While I don’t consider myself to be some sort of ascetic or societal recluse, I’ve found that more stuff equates to more stress. Each thing I own came with a small expectation of responsibility. I look into my closet and feel guilt. I glance into my desk drawers and see my neglect. When was the last time I wore this? Have I ever even used that? Instead of trying to distribute my time too thin among all of my possessions, I will simply get rid of most of them. I will eliminate a large part of stress in my life and I will truly cherish the few things that I own. — Kelly Sutton on the Cult of Less
The numinous Cult of Less as well as enlightening scripture like Bruce Sterling’s Virdian Green piece have converted me. I’m all fired up and ready for the purge. Yesterday I packed up four boxes of clutter and useless junk. I’m freeing up space and time. And now I’m investing in the items that matter.
Last week I forked over 100EURO for a pair of shoes, but I wear them every damn day and have replaced three half-broken, crippling pairs in their stead. Old papers have been my bane as well, but thanks to access to a scanner, I’m saving the most valuable ones and tossing the rest. My closet is on a constant swap cycle: I offload a bag or so every few weeks and take in 2-3 well made items to replace them.
What is “sustainability?” Sustainable practices navigate successfully through time and space, while others crack up and vanish. So basically, the sustainable is about time – time and space. You need to re-think your relationship to material possessions in terms of things that occupy your time. The things that are physically closest to you. Time and space. In earlier, less technically advanced eras, this approach would have been far-fetched. Material goods were inherently difficult to produce, find, and ship. They were rare and precious. They were closely associated with social prestige. Without important material signifiers such as wedding china, family silver, portraits, a coach-house, a trousseau and so forth, you were advertising your lack of substance to your neighbors. If you failed to surround yourself with a thick material barrier, you were inviting social abuse and possible police suspicion. So it made pragmatic sense to cling to heirlooms, renew all major purchases promptly, and visibly keep up with the Joneses. That era is dying. It’s not only dying, but the assumptions behind that form of material culture are very dangerous.
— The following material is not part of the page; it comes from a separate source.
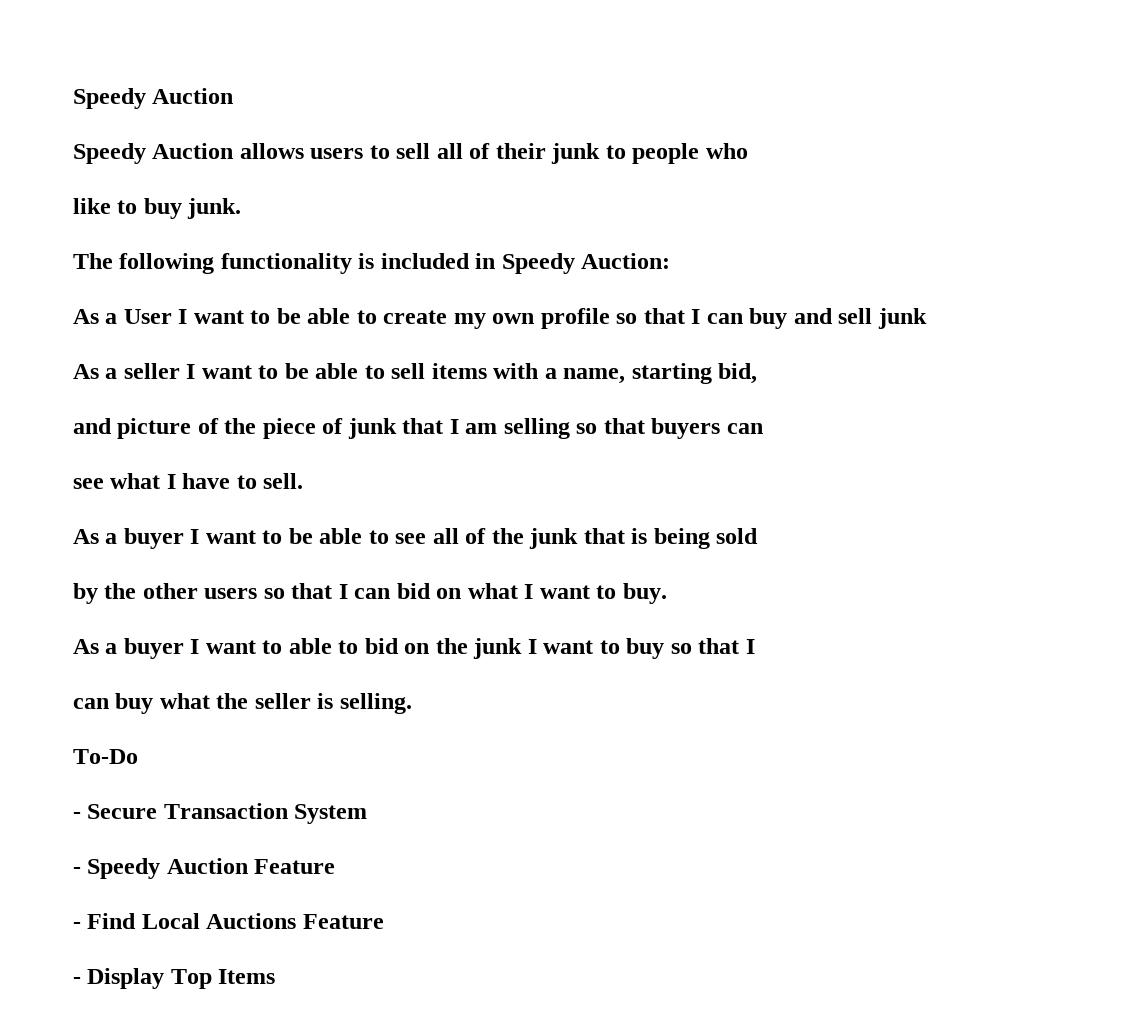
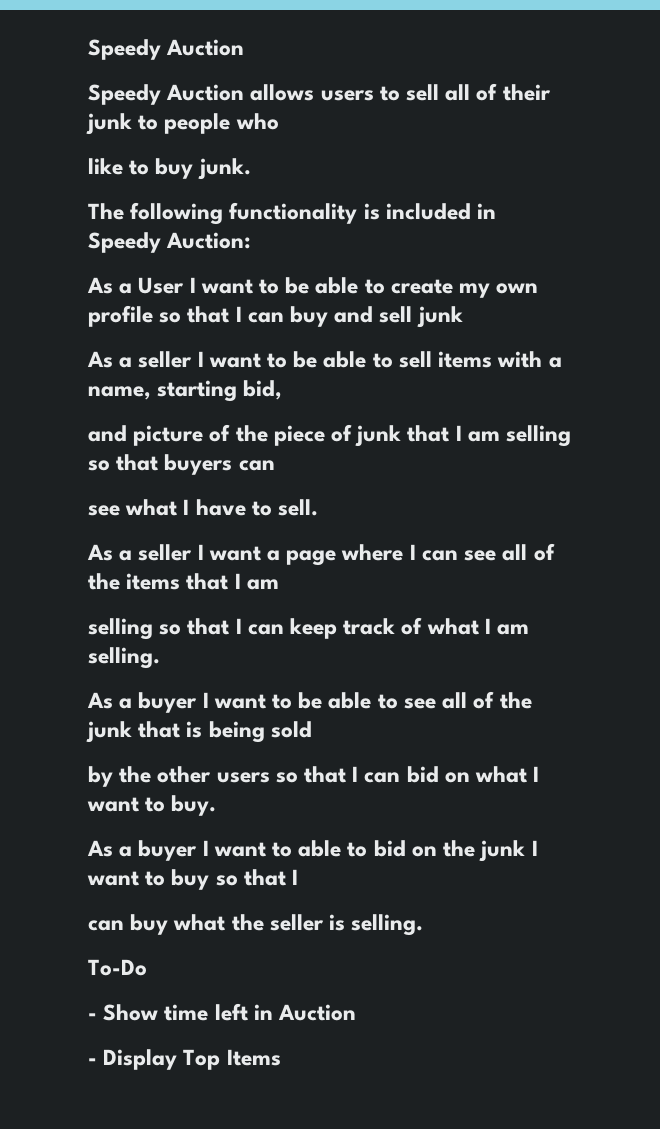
(304, 481) none -> [87,543,555,566] [88,573,279,590] [88,617,530,640] [88,647,160,669] // As a seller I want a page where I can see all of the items that I am // selling so that I can keep track of what I am selling.
[87,803,368,824] [73,858,336,879] [73,913,384,929] Secure Transaction System // - Speedy Auction Feature // - Find Local Auctions Feature -> [103,1003,357,1021] Show time left in Auction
These objects can no longer protect you from want, from humiliation – in fact they are causes of humiliation, as anyone with a McMansion crammed with Chinese-made goods and an unsellable SUV has now learned at great cost. Furthermore, many of these objects can damage you personally. The hours you waste stumbling over your piled debris, picking, washing, storing, re-storing, those are hours and spaces that you will never get back in a mortal lifetime. Basically, you have to curate these goods: heat them, cool them, protect them from humidity and vermin. Every moment you devote to them is lost to your children, your friends, your society, yourself. Sell – even give away– anything you never use. Fancy ball gowns, tuxedos, beautiful shoes wrapped in bubblepak that you never wear, useless Christmas gifts from well-meaning relatives, junk that you inherited. Sell that stuff. Take the money, get a real bed. Get radically improved everyday things. — Sterling
What about you? Up for drinking the Kool-Aid and joining the Cult of Less?
Update: Browsing around after writing this, I stumbled across Sean Bonner’s neat technomads blog. There’s also some fiery comments on BoingBoing. Most of them applauded the Cult of Less but a number of folks complained that “it’s nothing new” (whatever, neither are many great philosophies — that doesn’t make them less relevant) or that it’s impossible to completing fulfill the pledge of owning nothing (I often hear that sort of challenge when I tell people I’m vegetarian). It’s like if you’re going to take a stance for an improved lifestyle, people are ready to poke a hole in it and claim your commitment dead because you ate a gummy bear. It’s the spirit and effort to hold yourself to an ideal that matters. Of course there are compromises, but it’s that negotiation between idealism and pragmatism that is compelling. Strive to land on the positive side, although it may not work out every time.